Bense, though, did say politics can get in the way of the session.
"From time to time I've got to visit with a member or two," Bense said, adding that the message is usually, "Let's focus on session. After May the 5th you can have all the fun and games you want to with your race, but let's not do that now."
Here's a sampling of what some other candidates for higher office have proposed:
Rep. Randy Johnson, who is challenging Lee for the Republican nomination for chief financial officer, wants to repeal the constitutional amendment that allowed slot machines in Broward County. He also hopes to change election laws to limit the use of soft money in elections - a bill seemingly targeted at Lee, who was set to tap into soft money he raised before promising in January not to use it for his campaign.
Rice is seeking an amendment to protect property owners from eminent domain land seizures. Senate Democratic Leader Les Miller and Saunders have bills that add restrictions to where sex offenders can live.
Sen. Walter "Skip" Campbell, the sole Democrat in the attorney general's race, wants an amendment to ban oil and natural gas drilling 200 miles off the state's coast, an issue that's in federal, not state hands. Democratic Sen. Ron Klein has a similar measure asking Florida's members of Congress to oppose drilling - something 24 of the state's 25 U.S. House members are already doing.
Notably, Sen. Rod Smith, who is running for the Democratic nomination for governor, doesn't have any bills that would make a big splash as he campaigns. That's by design, Smith implied. In a Legislature where Republicans outnumber their counterparts two to one, he knows his proposals could be opposed simply because he's seeking higher office.

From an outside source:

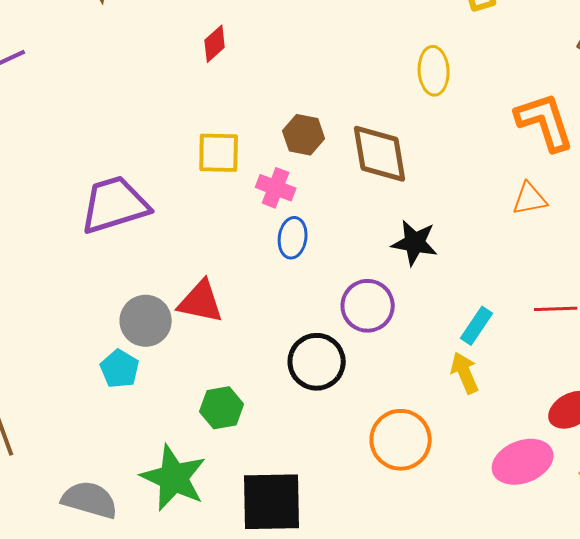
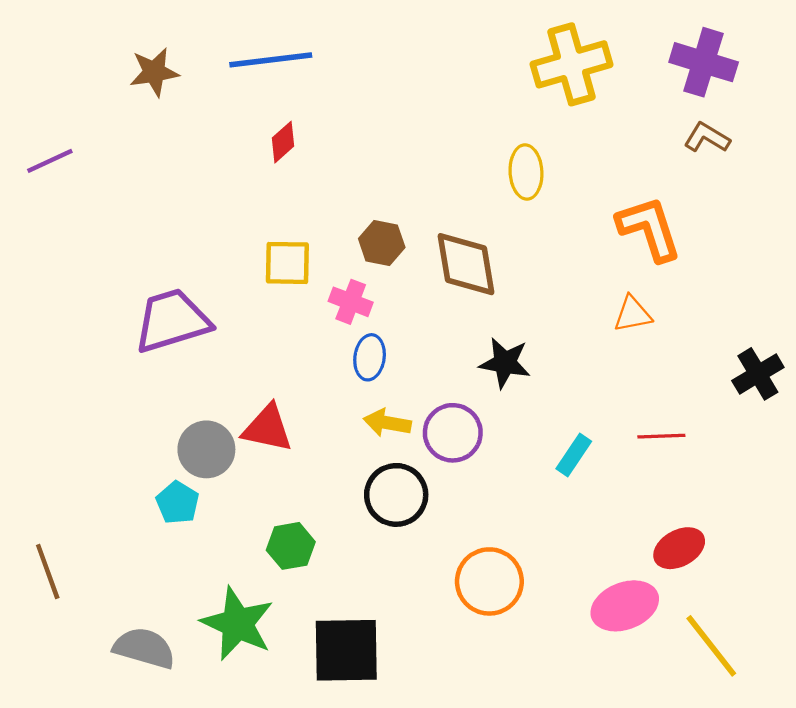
yellow arrow: (465, 373) -> (387, 423), moved, turned -57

"There are some bills this year where I've actually said to people, "This year I'm a little more of a lightning rod,' " said Smith, adding that he's told some folks he would support a bill, but suggested a different sponsor.
Other lawmakers seeking higher office include Republican Reps. Gus Bilirakis and Nancy Detert, who are running for Congress. And that doesn't include a host of state representatives seeking to move up to the Senate.

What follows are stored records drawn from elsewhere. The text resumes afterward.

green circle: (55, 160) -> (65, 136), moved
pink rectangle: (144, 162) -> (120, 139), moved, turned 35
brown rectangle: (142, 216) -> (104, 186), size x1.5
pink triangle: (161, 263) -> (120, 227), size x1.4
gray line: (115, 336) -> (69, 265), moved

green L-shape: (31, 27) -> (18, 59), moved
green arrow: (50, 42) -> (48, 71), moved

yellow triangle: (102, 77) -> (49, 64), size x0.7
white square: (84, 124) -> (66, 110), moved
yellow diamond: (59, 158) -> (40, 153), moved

Part of politics is also returning favors, as Lee is doing this year. One of his priorities is getting the Senate to take up Bense's goal of getting rid of a law that can require someone partially responsible in a negligence lawsuit to pay all of the damages if other responsible parties can't.
Bense helped Lee in December with his push to ban lobbyists' gifts to lawmakers.

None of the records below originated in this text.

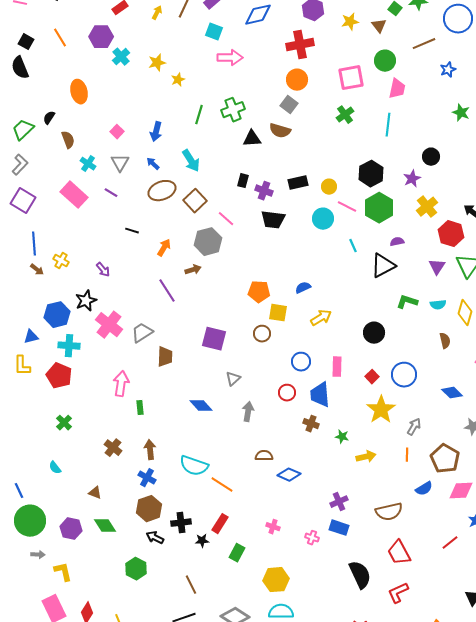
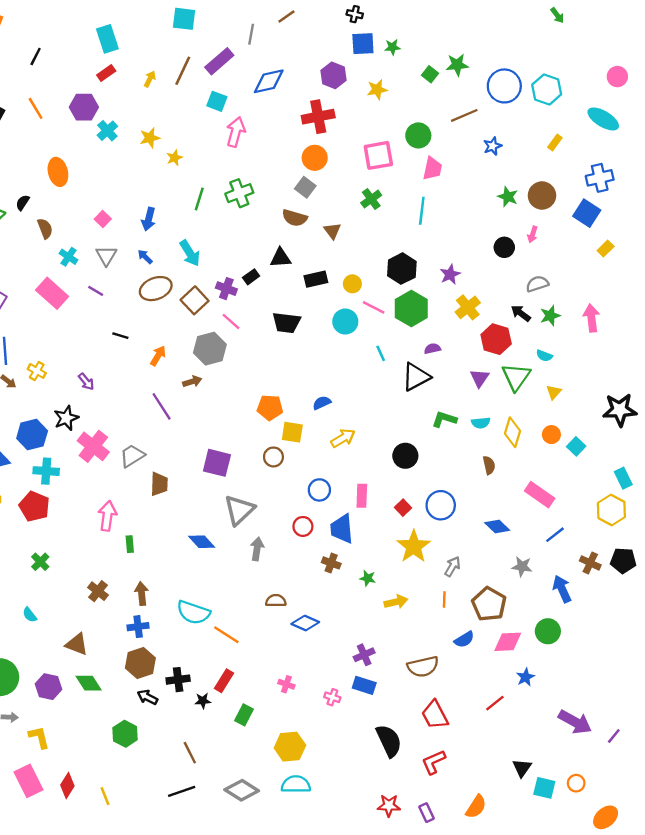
brown triangle: (379, 26) -> (332, 231), moved
pink arrow: (230, 58) -> (236, 132), turned -75
black triangle: (252, 139) -> (281, 258), moved
black circle: (431, 157) -> (504, 247), moved
black rectangle: (243, 181) -> (251, 277), turned 40
purple cross: (264, 191) -> (226, 289), moved
gray triangle: (233, 379) -> (239, 510), size x1.8
blue cross: (147, 478) -> (138, 627), turned -36
brown triangle: (95, 493) -> (77, 644), size x1.5

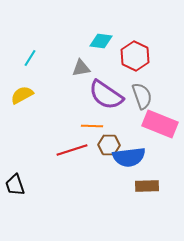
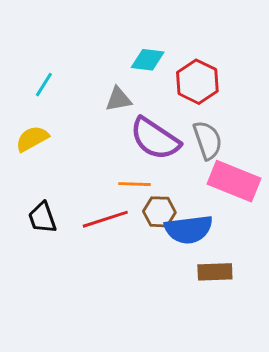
black trapezoid: (15, 185) -> (42, 218), moved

"He's helped me with ethics reform, and what goes around comes around," Lee said.
LAWMAKERS LOOKING FOR HIGHER OFFICE
Sen. ROD SMITH, D-Alachua: governor.
Senate President TOM LEE, R-Valrico: chief financial officer.
Rep. RANDY JOHNSON, R-Celebration: chief financial officer.
Senate Minority Leader LES MILLER, D-Tampa: Congress.
Rep. GUS BILIRAKIS, R-Palm Harbor: Congress.
Sen. RON KLEIN, D-Delray Beach: Congress.
Rep. NANCY DETERT, R-Venice: Congress.
Sen. WALTER "SKIP" CAMPBELL, D-Fort Lauderdale: attorney general.
Rep. JOE NEGRON, R-Stuart: attorney general.
Sen. BURT SAUNDERS, R-Naples: attorney general.
Rep. EVERETT RICE, R-Indian Shores: attorney general.